*** Opening PROVIDED DATA ***

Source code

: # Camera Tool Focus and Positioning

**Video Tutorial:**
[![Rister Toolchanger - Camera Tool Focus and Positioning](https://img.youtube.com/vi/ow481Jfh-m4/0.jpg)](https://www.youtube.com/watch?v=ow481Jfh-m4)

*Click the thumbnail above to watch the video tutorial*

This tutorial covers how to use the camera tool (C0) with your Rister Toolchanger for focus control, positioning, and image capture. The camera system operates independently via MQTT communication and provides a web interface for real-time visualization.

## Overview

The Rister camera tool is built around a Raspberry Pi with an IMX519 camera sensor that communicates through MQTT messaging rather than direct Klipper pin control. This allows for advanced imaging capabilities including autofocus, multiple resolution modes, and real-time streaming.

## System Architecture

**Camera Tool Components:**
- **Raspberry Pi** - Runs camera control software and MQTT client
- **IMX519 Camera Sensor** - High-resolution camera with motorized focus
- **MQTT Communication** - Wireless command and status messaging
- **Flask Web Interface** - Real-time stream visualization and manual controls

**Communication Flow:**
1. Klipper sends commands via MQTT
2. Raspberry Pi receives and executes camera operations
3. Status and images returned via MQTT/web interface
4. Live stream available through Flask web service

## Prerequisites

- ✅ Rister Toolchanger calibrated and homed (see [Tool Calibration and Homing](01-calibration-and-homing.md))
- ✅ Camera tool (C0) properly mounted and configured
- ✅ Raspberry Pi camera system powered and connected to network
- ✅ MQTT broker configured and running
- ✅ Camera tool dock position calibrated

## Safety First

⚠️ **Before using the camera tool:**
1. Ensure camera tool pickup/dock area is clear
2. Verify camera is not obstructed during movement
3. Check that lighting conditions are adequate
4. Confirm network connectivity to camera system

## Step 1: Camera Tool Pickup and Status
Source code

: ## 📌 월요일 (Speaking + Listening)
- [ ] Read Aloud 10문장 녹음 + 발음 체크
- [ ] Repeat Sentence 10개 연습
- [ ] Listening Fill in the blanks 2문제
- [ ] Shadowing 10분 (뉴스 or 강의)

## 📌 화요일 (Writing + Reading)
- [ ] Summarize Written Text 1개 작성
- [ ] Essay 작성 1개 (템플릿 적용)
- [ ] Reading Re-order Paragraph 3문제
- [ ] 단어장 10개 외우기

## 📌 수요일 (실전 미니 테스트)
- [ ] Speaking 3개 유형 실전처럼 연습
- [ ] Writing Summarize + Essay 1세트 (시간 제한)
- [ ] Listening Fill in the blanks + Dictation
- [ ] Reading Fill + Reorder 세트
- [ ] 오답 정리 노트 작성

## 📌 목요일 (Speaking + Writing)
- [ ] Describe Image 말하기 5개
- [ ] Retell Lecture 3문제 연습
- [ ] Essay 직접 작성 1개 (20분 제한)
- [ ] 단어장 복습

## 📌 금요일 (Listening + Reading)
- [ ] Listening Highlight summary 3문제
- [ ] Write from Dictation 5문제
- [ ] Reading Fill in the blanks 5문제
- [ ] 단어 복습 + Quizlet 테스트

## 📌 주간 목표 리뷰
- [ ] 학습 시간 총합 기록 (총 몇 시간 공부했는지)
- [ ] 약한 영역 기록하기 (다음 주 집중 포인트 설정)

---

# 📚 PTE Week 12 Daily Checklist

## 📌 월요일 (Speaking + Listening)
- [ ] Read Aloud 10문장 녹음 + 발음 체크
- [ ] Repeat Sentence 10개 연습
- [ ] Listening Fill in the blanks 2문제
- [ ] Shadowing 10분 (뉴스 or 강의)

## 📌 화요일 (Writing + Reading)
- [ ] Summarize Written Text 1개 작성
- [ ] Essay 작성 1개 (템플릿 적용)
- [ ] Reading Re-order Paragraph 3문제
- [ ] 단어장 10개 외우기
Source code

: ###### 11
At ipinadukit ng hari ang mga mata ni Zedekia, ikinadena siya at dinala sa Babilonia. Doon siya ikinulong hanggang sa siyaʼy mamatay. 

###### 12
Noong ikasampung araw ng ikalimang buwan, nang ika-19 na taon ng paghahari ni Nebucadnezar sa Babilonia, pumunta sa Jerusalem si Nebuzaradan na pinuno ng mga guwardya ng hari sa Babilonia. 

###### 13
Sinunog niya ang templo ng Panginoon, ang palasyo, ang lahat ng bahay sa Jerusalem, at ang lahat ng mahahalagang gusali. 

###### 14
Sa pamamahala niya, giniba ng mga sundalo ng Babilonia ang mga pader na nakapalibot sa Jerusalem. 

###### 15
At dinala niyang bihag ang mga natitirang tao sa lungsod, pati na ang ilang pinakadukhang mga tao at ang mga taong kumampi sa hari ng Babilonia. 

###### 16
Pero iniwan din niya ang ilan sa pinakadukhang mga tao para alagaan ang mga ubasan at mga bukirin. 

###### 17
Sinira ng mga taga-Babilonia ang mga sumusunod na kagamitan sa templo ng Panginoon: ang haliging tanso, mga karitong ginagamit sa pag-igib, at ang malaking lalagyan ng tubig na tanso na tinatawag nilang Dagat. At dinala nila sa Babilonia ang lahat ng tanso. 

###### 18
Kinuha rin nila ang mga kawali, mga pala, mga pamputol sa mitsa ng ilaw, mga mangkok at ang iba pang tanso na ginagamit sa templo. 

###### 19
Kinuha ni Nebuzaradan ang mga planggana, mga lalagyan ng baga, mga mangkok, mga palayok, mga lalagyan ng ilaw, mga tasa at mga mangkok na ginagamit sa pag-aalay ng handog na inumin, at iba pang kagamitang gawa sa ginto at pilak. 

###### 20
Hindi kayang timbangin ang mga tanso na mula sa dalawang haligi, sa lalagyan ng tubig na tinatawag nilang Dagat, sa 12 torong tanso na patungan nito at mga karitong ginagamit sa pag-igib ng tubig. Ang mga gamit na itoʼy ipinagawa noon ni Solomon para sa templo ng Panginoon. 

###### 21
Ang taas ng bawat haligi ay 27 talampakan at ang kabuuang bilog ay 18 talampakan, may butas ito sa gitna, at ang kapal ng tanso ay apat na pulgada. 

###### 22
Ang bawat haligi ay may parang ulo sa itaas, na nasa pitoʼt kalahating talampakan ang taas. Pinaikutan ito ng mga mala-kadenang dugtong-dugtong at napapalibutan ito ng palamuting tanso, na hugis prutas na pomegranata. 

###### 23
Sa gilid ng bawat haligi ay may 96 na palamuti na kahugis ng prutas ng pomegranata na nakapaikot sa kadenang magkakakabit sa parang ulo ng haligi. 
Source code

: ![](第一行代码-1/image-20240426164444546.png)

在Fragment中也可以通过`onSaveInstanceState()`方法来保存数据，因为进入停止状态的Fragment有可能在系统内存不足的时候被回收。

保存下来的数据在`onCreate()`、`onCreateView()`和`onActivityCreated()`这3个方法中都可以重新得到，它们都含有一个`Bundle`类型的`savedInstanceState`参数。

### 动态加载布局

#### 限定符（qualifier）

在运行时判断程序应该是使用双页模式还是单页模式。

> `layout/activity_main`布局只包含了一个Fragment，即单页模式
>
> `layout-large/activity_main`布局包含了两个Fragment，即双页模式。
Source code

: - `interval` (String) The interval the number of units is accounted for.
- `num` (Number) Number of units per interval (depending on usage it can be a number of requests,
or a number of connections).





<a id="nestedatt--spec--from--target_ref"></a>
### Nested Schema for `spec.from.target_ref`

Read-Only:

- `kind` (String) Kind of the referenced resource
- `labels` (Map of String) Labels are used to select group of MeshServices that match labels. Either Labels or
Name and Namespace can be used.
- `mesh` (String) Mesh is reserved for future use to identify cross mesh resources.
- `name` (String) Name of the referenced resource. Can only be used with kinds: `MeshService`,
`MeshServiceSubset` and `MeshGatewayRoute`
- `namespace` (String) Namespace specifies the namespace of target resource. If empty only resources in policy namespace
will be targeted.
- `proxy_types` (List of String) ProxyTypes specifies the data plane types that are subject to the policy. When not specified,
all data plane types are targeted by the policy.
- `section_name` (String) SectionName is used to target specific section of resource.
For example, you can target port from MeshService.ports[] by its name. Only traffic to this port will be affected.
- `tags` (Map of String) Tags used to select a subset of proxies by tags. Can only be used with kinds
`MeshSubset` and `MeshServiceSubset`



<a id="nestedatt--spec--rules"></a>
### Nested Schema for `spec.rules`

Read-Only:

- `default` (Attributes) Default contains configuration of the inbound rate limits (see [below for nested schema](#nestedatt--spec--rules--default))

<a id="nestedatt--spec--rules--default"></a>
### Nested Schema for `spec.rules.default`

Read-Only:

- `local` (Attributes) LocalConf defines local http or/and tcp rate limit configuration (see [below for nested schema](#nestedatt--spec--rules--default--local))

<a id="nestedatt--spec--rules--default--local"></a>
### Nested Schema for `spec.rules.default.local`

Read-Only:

*** Closing PROVIDED DATA ***

EXERCISE BRIEF » Beginning of the records through the line with "## Overview": return that span exactly and stop there.

RESULT BELOW »
Source code

: # Camera Tool Focus and Positioning

**Video Tutorial:**
[![Rister Toolchanger - Camera Tool Focus and Positioning](https://img.youtube.com/vi/ow481Jfh-m4/0.jpg)](https://www.youtube.com/watch?v=ow481Jfh-m4)

*Click the thumbnail above to watch the video tutorial*

This tutorial covers how to use the camera tool (C0) with your Rister Toolchanger for focus control, positioning, and image capture. The camera system operates independently via MQTT communication and provides a web interface for real-time visualization.

## Overview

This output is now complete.